In which I am a judgmental bitch. Again.
“About the Author” — what is the point of these pages at the end of the book?
That sounds harsh, so let me take a step back and ask instead what purpose do the pages serve?
The reason I ask is that as I finished an ebook and paged forward to check for an epilogue or other situational wrap up for the characters I’d gotten to know, instead I found an “About the Author” page. Which shared information about the nationality, sexuality, hobbies, work history, and drink preferences of the author*. That’s all well and good, but part of me wonders why the author and publisher bother to include that sort of information in paper or electronic books. Does it sell more copies? Do readers want to know that sort of thing? Do the (often twee) blurbs lend some sort of legitimacy or gravitas to the author, making them (and thus their books) more appealing and marketable to readers? Is it just another example of the very personalized relationship that exists between the romance genre body of authors and their readership?

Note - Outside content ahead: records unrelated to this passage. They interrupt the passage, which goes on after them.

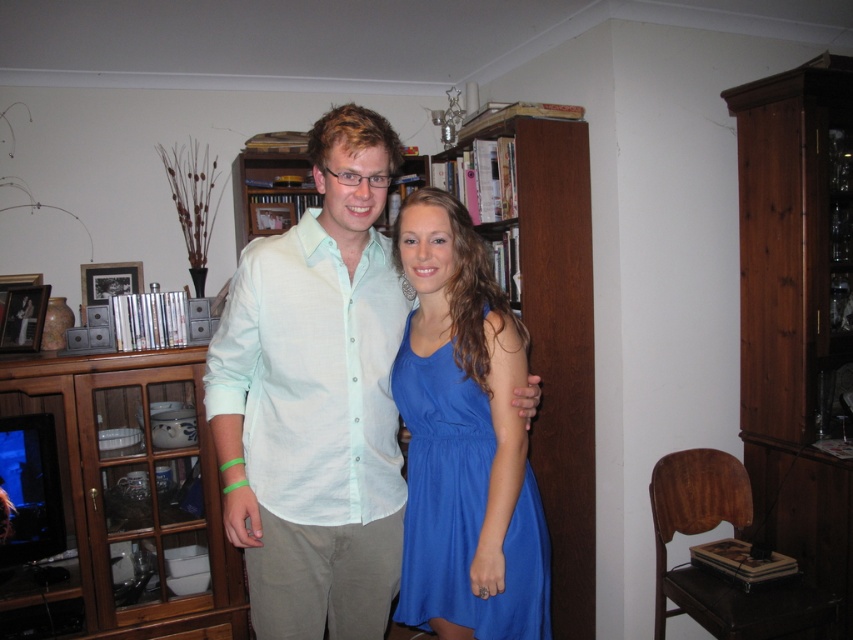
What do you see at coordinates (134, 490) in the screenshot? The height and width of the screenshot is (640, 853). I see `wooden cabinet at left` at bounding box center [134, 490].

Does wooden cabinet at left appear over wooden bookshelf at center?

Incorrect, wooden cabinet at left is not positioned above wooden bookshelf at center.

Is point (138, 611) more distant than point (590, 428)?

No, (138, 611) is in front of (590, 428).

You are a GUI agent. You are given a task and a screenshot of the screen. Output one action in this format:
    pyautogui.click(x=<x>, y=<y>)
    Task: Click on the wooden cabinet at left
    The height and width of the screenshot is (640, 853).
    Given the screenshot: What is the action you would take?
    pyautogui.click(x=134, y=490)

This screenshot has width=853, height=640. Describe the element at coordinates (316, 397) in the screenshot. I see `light green cotton shirt at center` at that location.

Who is more distant from viewer, (234, 429) or (434, 403)?

The point (434, 403) is more distant.

What do you see at coordinates (316, 397) in the screenshot? The width and height of the screenshot is (853, 640). I see `light green cotton shirt at center` at bounding box center [316, 397].

Where is `light green cotton shirt at center`? The height and width of the screenshot is (640, 853). light green cotton shirt at center is located at coordinates (316, 397).

Does wooden bookshelf at center have a greater height compared to blue satin dress at center?

Yes.

Is wooden bookshelf at center to the right of blue satin dress at center from the viewer's perspective?

Yes, wooden bookshelf at center is to the right of blue satin dress at center.

The width and height of the screenshot is (853, 640). What do you see at coordinates (549, 323) in the screenshot?
I see `wooden bookshelf at center` at bounding box center [549, 323].

Locate an element on the screen. The image size is (853, 640). wooden bookshelf at center is located at coordinates (549, 323).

And don’t get me started on author photos! Do author photos sell books? Is the ROI worth it? Some author photos are lovely, while others look like vanity photo shoots gone wrong or quickly snapped photos by a family member.** And then there are the author photos that appear to conflate the author with characters. I didn’t have a problem with the Nora Roberts photo in NYC in a leather jacket but other readers did. Laura Lippmann had a photo that seemed sort of Tess Monaghan-ish to me once. Dr. Maura Isles seems to have a lot in common with Tess Gerritsen. Etc.
Speaking personally (obviously, because I’m not entitled to speak for anyone else), the author bio or blurb is…really not relevant to my reading experience unless there is something specific to the author’s background that lends her/him some additional authority or legitimacy. Writing a book in which a newly discovered Emily Dickinson poem is key? Then your Ph.D. in 19th century American Lit would lend a degree of authenticity to your writing for me. (Of course, that can always backfire; see Sunita’s portion of the joint review of In the Arms of the Marquess and subsequent post on “mistoricals“.) Otherwise, eh, not so much.
As anyone who has checked out my monthly reading summaries can tell, I read a fair amount of m/m romance, which for various reasons has required ambiguous pseudonyms for marketing purposes. One of the things that drives me crazy is women writing with male pseudonyms who openly admit on their blogs or elsewhere that they are not men, yet who still use “he” in their author bios. I absolutely understand the marketing decision about choosing an ambiguously gendered pseudonym, but using the wrong pronoun to further the ambiguity feels dishonest and disingenuous.
What is it then that I look for in an author blurb? Truly, all I want to know about it is the author’s backlist. Give me a link to a (current) author website or give me the names of a couple books in the author’s backlist. Tell me if there is another book following this one, if it’s a series. The information about hobbies, childhood writing aspirations, all that jazz, it could go on the authors blog or personal page of their website, where readers who want that personal connection with an author can seek it out.
An example of a brief, helpful author bio that works (for me) is Josh Lanyon’s in The Dickens With Love. It tells readers that he’s been a Lambda Award finalist (validation!); mentions his most popular series (marketing!); and gives links to his webpage and Yahoo! group, as well as listing the books he has published with that publisher (more marketing!). And that’s it.
Don’t give me a list of other authors published by the same publisher (wrong venue for that information, thanks). Preaching at me about social issues and including pages of social services data may be appropriate, depending on the content of the book, or it may just be alienating, and the line can be hard to find.
I’m kind of curious now: when did author bios become standard in books? Setting aside the different privacy zones and expectations of the times, would Charles Dickens or Jane Austen have included a blurb about their childhoods and non-writing activities in the backs of their books?
What do other readers look for in author blurbs? Do you read them at all or are they just padding at the back of the book to increase the page count?
*I have some of these things in common with the author, and am not offended/shocked/disgusted/negative-adjective-of-your-choice-here by any of them. My query is related more to the marketing purpose of the author blurb, and more general speculation about what readers want or need to know about an author in order to buy their books.
** I <3 Nora Roberts, I do, for so many reasons ranging from her immense backlist to her firm position on what she writes and how. But an examination of her author photos in the original editions of her books dating back to the early 90s shows a progression of hairstyles and colors that are not always flattering.